Parus en juin 2014 dans le Journal Of Research In Crime And Delinquency, les travaux réalisés par l’université de Lancaster révèlent que les violences domestiques augmentent de 38 %, après une défaite de l’équipe nationale de football. Paradoxalement, une victoire n’empêche rien puisque les chercheurs observent une hausse de 26 % les soirs de match, lorsque l’équipe anglaise remporte le match ou s’en tire avec un nul. Le Home Office, bureau en charge de la sécurité publique britannique, avait déjà effectué le même constat en 2006.

« Les soirs de match, tout était prétexte pour m’insulter ou me frapper »

« Je peux confirmer que cela ne s’arrête pas aux frontières de l’Angleterre. Je n’ai malheureusement pas besoin d’étude pour le savoir », souffle Rachel. Pendant dix ans, elle a vécu avec un conjoint violent, amateur de football. « Les soirs où son équipe jouait, je savais que cela pouvait partir en vrille. Tout était prétexte pour m’insulter ou me frapper : une décision de l’arbitre qu’il remettait en cause, un but de l’adversaire… Le pire c’était effectivement sa frustration de la défaite. C’était quasi systématique. Elle faisait surgir sa violence de façon éruptive. Je servais de bouc émissaire en cas de débâcle », se rappelle la quadragénaire qui a eu une pensée, mardi soir, pour « ces femmes qui ont subi la défaite de l’équipe de France ».

Cinq ans après sa séparation, son estomac se tord encore à l’annonce de grands rendez-vous footballistiques. « C’est comme si mon corps se préparait à recevoir des coups », résume-t-elle. Les chercheurs de Lancaster, sans nier la responsabilité des agresseurs, désignent ces rencontres sportives comme un terrain fertile pour de tels actes. Pour le démontrer, ils se sont appuyés sur les matchs des coupes du monde de 2002, 2006 et 2010 au cours desquelles l’équipe anglaise s’est inclinée.

« La compétition a lieu en été quand les températures sont plus élevées, la consommation d’alcool est en hausse, et elle provoque plus d’interactions entre les gens. Bien qu’il soit difficile d’affirmer que la compétition est un facteur causal, elle concentre tous les facteurs de risques lors d’une période courte. Elle intensifie ainsi les concepts de masculinité, rivalité et agression », note l’étude qui, en réalité, n’est pas la seule à le dire.

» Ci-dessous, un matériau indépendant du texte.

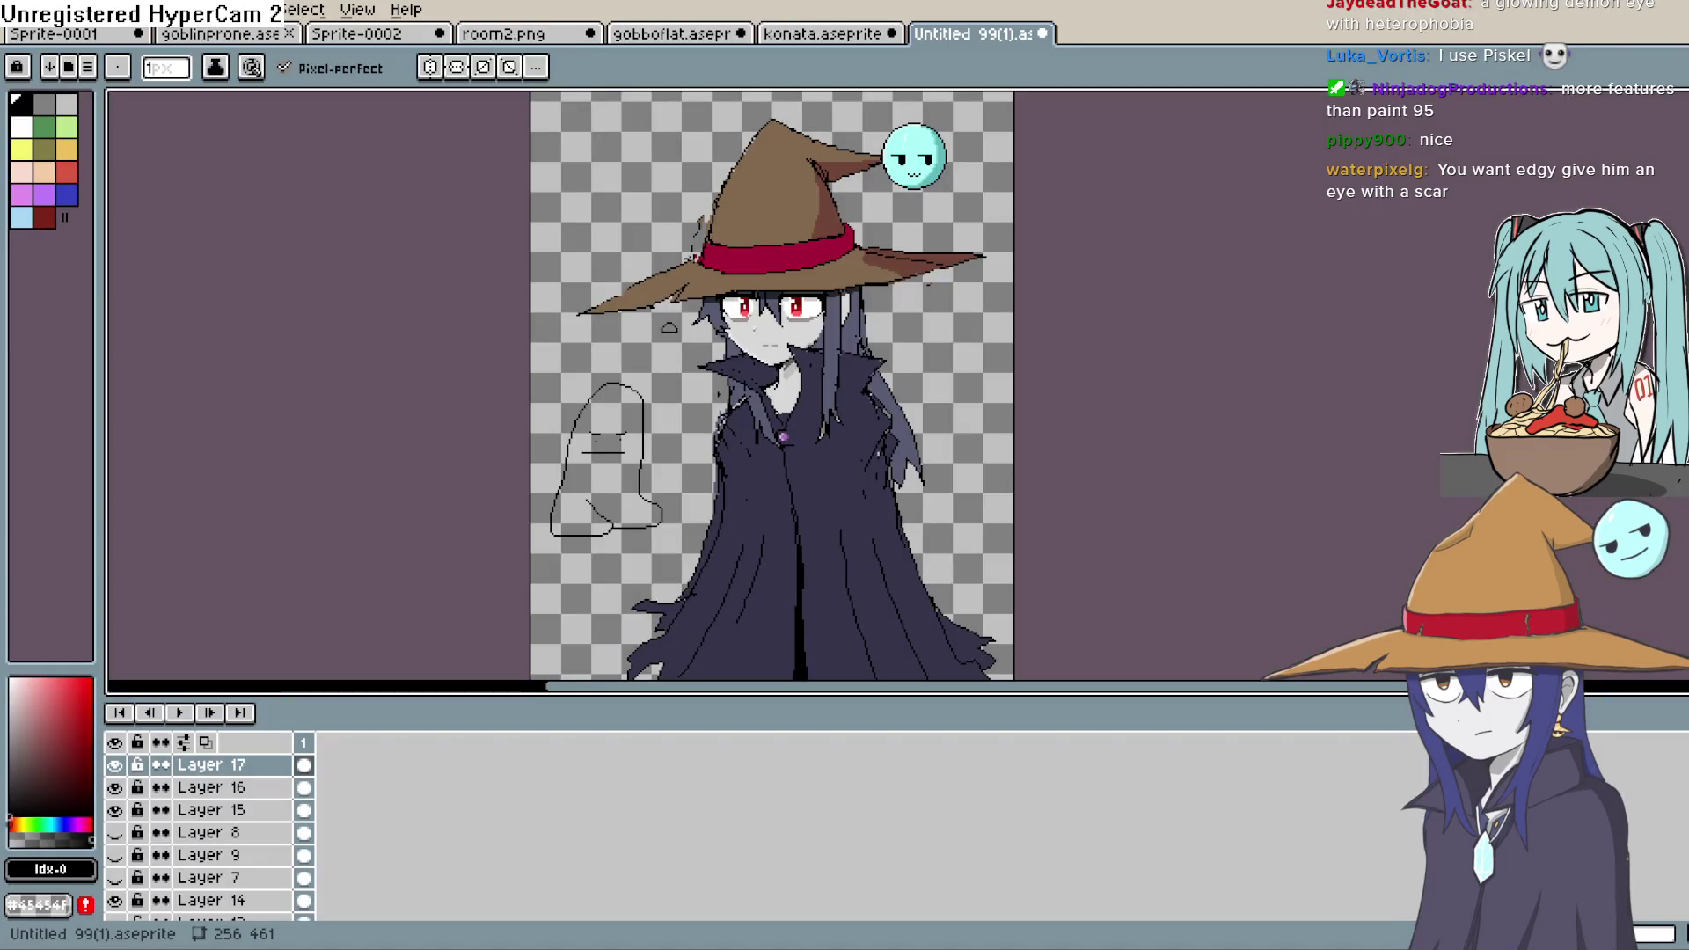
- Switch from Aseprite to the Clip Studio Paint drawing
key(alt+Tab)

Des zones refuges en marge des JO

En avril, l’antenne péruvienne d’Amnesty International a lancé une campagne de prévention qui attire l’attention sur ce même sujet : l’augmentation des cas de violences sexistes dans le pays, provoquée par les défaites des équipes de football locales. Son slogan, associé à des photos de joueurs abattus par l’échec à l’issue d’une rencontre ? « Quand une équipe perd, les violences fondées sur le genre augmentent de 25 % » Elles augmenteraient même de « 34 % au niveau mondial ».

En France, la ligne renforcée du 3919 vise aussi le public international attendu aux Jeux olympiques de Paris, du 26 juillet au 11 août. L’association met à disposition un service d’interprétariat qui fonctionne déjà depuis un peu moins d’un an.

« L’été, beaucoup de professionnels du médico-social sont en vacances, , observe la Fédération nationale Solidarité Femmes. Le 3919 est parfois la seule option pour les femmes victimes de violences. » À quelques jours du coup d’envoi des JO, la mairie de Paris a également annoncé que des zones refuges, tenues par des associations féministes, seront installées sur les sites des festivités afin d’accueillir les victimes de violences sexistes et sexuelles. L’une de ces « safe places » sera installée sur la Terrasse des Jeux de l’Hôtel de Ville, à partir de dimanche 14 juillet.